Reading text
I checked for the Linksys driver but there doesn't seem to be one in the system, although I could see the dell N network driver.  Since then I've been searching around on Google and it seems there may be an issue with Linksys not supplying drivers on the set-up disk for 64-bit Vista Home premium (I assume that it's have 64 bit but will check tonight when I get home). It appears that the WAG160N router is quite new, and there isn't much support on the Linksys website for it.
I think I now have to search online for 64-bit drivers and upload. Is it likely that the 'missing cable' report was because the router can't see the laptop since there wasn't a driver?

----------


## blueivy

> Yes, the yellow cable came with the router.
> 
> I checked for the Linksys driver but there doesn't seem to be one in the system, although I could see the dell N network driver.  Since then I've been searching around on Google and it seems there may be an issue with Linksys not supplying drivers on the set-up disk for 64-bit Vista Home premium (I assume that it's have 64 bit but will check tonight when I get home). It appears that the WAG160N router is quite new, and there isn't much support on the Linksys website for it.
> I think I now have to search online for 64-bit drivers and upload. Is it likely that the 'missing cable' report was because the router can't see the laptop since there wasn't a driver?


Hi daviddd, 

You don't need a driver to connect to any router (or should that be any router that I know of  :Wink: ) because they are a separate device and connects through ethernet. As you already have the driver for your ethernet on there, that's all you need.

I suspect that the problem is either the ethernet settings or the physical ethernet port. Can you go back to the previous email and look at the LED's and let me know which ones are on or off?

----------


## daviddd

just the right-hand light is on BI......

----------


## blueivy

> just the right-hand light is on BI......


That will be on the PC? Is there a light on the router to indicate that the port has a cable plugged into it?

----------


## daviddd

yes, the ethernet (network) light(1 of 4) is lit on the router, and the right hand light on the laptop. Also on the router the power, wifi and ADSL lights are on - the internet light is out.

I think I was wrong about 64 bit system - it's prob only 32...

----------


## blueivy

> yes, the ethernet (network) light(1 of 4) is lit on the router, and the right hand light on the laptop. Also on the router the power, wifi and ADSL lights are on - the internet light is out.

Records:
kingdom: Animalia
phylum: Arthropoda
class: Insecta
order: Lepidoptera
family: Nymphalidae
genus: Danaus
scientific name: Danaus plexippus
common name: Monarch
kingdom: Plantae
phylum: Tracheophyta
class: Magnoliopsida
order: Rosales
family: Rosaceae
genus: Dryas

Work instructions
1. According to the forum thread, which light on the router is out?
2. Substitute "previous post" for "previous email" in the forum thread's passage between "I suspect that" and "are on or off?", inclusive, and write out the resulting passage.

Solutions to the exercise
1. The internet light.

2.
I suspect that the problem is either the ethernet settings or the physical ethernet port. Can you go back to the previous post and look at the LED's and let me know which ones are on or off?